_Text section_

————————

What I think to be the hard part to do is to put this on the type system, e.g.:
intDiv x y = if y > x then 0 else 1 + (intDiv (x - y) y)
Should not compile. Otherwise you will need the bottom value.
Am I missing something?
Thiago.
2011/12/20 Jesse Schalken
On Tue, Dec 20, 2011 at 10:43 PM, Gregory Crosswhite
wrote: On Dec 20, 2011, at 9:18 PM, Jesse Schalken wrote:
Why do you have to solve the halting problem?
You have to solve the halting problem if you want to replace every place where _|_ could occur with an Error monad (or something similar), because _|_ includes occasions when functions will never terminate.
I think we're talking about different things. By "bottom" I mean the function explicitly returns "error ..." or "undefined". In those cases, it should go in an error monad instead. In cases where there is an infinite loop, the function doesn't return anything because it never finishes, and indeed this separate problem will never be solved while remaining Turing complete because it is the halting problem.
Consider integer division by 0. [...] This is all I was talking about.
But imagine there was an occasion where you *knew* that the divisor was never zero --- say, because the divisor was constructed to be a natural number.
Then use a separate type for natural numbers excluding 0. Then you can define a total integer division function on it (although the return value may be zero and so needs a different type).
Now there is no point in running in the Error monad because there will never such a runtime error; in fact, it is not clear what you would even *do* with a Left value anyway, short of terminating the program and printing and error, which is what would have happened anyway.
What you do with a Left value is up to you - that's the point, you now have a choice. In fact, the value might not even be being handled by you, in which case someone else now has a choice. Handling of the error is done in the same place as handling of the result, no IO needed.
Furthermore, it is easy to imagine circumstances where you have now forced your entire program to run in the Error monad, which makes everything incredibly inconvenient with no benefit at all.

————————

[Dataset records]

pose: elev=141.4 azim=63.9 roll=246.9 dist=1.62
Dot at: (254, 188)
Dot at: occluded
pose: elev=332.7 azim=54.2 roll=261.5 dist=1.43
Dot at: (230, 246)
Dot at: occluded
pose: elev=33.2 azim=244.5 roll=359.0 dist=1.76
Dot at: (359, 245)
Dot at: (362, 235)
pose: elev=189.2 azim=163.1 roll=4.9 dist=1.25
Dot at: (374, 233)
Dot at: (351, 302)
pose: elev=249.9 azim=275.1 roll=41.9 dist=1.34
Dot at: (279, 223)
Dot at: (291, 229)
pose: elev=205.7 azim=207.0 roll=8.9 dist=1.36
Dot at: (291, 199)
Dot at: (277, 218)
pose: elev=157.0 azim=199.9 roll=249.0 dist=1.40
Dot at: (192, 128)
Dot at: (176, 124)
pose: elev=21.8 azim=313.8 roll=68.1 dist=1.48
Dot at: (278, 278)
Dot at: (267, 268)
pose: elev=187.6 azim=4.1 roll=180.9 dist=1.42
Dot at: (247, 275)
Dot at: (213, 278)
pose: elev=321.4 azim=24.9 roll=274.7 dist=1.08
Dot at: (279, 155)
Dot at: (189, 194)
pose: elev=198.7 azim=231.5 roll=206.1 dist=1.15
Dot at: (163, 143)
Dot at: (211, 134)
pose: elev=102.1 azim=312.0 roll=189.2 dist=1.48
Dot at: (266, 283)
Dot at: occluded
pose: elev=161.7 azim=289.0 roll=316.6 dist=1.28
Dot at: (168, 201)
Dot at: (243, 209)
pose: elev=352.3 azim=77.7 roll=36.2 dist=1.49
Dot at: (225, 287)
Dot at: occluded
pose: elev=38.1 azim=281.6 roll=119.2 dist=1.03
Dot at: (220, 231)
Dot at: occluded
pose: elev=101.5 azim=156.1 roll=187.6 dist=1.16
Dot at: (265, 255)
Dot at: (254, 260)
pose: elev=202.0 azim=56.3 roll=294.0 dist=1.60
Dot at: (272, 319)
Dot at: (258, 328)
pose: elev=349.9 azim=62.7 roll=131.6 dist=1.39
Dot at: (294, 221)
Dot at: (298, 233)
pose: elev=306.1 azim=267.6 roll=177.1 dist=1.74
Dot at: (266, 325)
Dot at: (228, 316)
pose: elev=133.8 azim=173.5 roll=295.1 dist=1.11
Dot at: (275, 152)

————————

_Assigned task 1_
In the mailing-list discussion about bottom values, what does Jesse Schalken say "bottom" means?
_Assigned task 2_
Retype the mailing-list discussion about bottom values, beginning at the words "What you do" and stopping after the words "no IO needed.".
_Assigned task 3_
Extend the mailing-list discussion about bottom values and the Error monad, picking up after its final sentence.
The items were taken from a different source than the text.

_Response area 1_
A function explicitly returning "error ..." or "undefined".

_Response area 2_
What you do with a Left value is up to you - that's the point, you now have a choice. In fact, the value might not even be being handled by you, in which case someone else now has a choice. Handling of the error is done in the same place as handling of the result, no IO needed.

_Response area 3_
This "inconvenience" I imagine is the extra code required to compose functions which return values in a monad as opposed to straight values. To me this is a small price to pay for knowing my code won't randomly crash, and I would rather this be handled syntactically to make composing monadic values more concise.
The point is your program shouldn't be able to make assumptions about values without proving them with types. It's often easier not to make the assumption and propagate some error in an error monad instead, but that's better than getting away with the assumption and having the program crash or behave erratically because the assumption turned out false.
This is the problem with arguments against partial functions; they don't solve any problems at all except in the case where you have untrusted data in which case you should be using a different function or manually checking it anyway, and they add a lot of wasted overhead.
The whole term "untrusted data" baffles me. How often can you actually "trust" your data? When you send your software out into the wild, what assumptions can you make about its input? What assumptions can you make about the input to a small part of a larger program which is millions of lines? You can often deduce that certain values do/do not occur in small parts of code, but the difficulty of such deductions increases exponentially with the size of the codebase, and is a job done much better by a type system.
Also I would like to think this "wasted overhead" can be optimised away at some stage of compilation, or somehow removed without the programmer needing to think about it. Maybe I'm just dreaming on those fronts, however.